Every time he folded, he said the same thing.
It was like he'd been saying it in poker games for the past 60 years and couldn't help himself. He sat on my left and waited for my mucking motion. As soon as he saw it, he said, "I'm out."
He played tight. Too tight, even. If he was in a pot, I was out.
At one point, Danny stood up. Two minutes later, I smelled it coming half a second before I felt it. It was coffee with cream. It was hot. And it was all over me.
Danny stood--rickety--above me.
"I'm so sorry," he said. Fifty years ago, he would've said something else and maybe challenged me to a fight. Now, he was just hoping I didn't say something to embarass him.
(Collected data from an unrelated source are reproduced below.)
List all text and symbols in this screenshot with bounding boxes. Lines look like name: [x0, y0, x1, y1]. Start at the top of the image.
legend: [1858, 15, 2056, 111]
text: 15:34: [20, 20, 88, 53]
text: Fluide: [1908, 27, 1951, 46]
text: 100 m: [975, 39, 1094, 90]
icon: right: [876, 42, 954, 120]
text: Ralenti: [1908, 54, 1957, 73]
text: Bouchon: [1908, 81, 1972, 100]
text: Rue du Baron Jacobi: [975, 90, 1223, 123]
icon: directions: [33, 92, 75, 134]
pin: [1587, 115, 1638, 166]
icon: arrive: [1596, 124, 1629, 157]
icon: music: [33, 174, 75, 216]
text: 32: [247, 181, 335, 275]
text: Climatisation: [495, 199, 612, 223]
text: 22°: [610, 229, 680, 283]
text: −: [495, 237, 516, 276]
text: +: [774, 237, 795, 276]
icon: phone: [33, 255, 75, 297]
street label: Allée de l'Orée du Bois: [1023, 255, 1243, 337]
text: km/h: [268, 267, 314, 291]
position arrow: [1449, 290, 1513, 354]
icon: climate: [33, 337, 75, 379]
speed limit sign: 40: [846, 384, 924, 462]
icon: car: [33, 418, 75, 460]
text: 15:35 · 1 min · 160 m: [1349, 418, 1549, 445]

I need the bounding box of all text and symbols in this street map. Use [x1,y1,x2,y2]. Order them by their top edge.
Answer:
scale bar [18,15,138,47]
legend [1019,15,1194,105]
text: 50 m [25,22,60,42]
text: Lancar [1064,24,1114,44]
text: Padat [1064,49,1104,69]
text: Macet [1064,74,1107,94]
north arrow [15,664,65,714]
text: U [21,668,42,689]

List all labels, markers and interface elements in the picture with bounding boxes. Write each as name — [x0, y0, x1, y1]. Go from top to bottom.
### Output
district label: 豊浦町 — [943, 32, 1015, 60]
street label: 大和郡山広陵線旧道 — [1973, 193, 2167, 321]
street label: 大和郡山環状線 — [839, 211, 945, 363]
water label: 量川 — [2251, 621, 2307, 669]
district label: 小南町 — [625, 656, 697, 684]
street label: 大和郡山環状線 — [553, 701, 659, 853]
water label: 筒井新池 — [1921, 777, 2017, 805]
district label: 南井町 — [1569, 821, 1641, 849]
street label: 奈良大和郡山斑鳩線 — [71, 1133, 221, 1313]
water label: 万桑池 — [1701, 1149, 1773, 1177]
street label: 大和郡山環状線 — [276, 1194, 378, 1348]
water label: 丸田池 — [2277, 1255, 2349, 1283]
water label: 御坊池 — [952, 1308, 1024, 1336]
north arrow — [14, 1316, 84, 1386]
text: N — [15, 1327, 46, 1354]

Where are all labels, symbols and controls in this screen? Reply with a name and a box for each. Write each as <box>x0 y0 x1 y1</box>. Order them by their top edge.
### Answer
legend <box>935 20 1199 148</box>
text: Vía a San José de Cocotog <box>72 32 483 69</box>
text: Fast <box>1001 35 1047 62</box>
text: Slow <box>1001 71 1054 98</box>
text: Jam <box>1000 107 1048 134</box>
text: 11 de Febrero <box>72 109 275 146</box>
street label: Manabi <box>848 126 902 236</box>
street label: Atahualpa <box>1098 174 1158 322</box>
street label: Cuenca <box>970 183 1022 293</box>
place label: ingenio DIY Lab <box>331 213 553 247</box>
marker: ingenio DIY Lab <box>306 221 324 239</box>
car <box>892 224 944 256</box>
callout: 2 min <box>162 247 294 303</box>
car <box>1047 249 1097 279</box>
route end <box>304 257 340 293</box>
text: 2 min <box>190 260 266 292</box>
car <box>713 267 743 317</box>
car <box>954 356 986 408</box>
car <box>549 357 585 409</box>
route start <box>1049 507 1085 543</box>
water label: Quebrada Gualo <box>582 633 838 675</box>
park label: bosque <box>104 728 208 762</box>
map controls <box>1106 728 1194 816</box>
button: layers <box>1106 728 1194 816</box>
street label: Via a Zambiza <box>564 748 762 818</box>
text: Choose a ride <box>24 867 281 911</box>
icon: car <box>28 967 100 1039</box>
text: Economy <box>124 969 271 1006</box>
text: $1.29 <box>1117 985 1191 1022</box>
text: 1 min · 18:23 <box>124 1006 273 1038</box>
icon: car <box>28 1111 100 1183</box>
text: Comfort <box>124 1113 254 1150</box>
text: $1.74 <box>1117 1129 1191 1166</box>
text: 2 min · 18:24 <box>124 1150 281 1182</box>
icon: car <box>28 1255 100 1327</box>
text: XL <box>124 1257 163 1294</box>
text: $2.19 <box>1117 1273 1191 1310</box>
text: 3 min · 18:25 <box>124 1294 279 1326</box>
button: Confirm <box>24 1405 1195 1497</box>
"We need a towel," the dealer said.
I broke the tension. "And a shower!" I yelled.
We got everything cleaned up. I sort of liked Danny. Depsite being clumsy and scalding me with coffee, he was a nice guy.
Something happened after that. He couldn't fold draws. He had to see rivers.
I flopped my top pair on a board with two hearts and knew what he had before he called my first bet and my all-in on the turn. He showed it to me on the river and I took all Danny's chips when he missed the flush.
"I'm out," he said. This time, he really meant it. He stood up and walked out without saying anything more.
The stains came out of my shirt and pants. The smell is gone. I have Danny's money in my pocket right now.
For some reason, despite feeling like I came out on the winning side of that fight, I almost wish none of it had ever happened. I sort of wish Danny hadn't been there, hadn't been embarassed, and hadn't lost. I want to take most people's money. Even people who spill coffee on me. Danny, however, sort of made me sad.
When I'm 75 years old, I don't want to be Danny. What's worse is that sometimes I feel like I'm a lot closer than I think.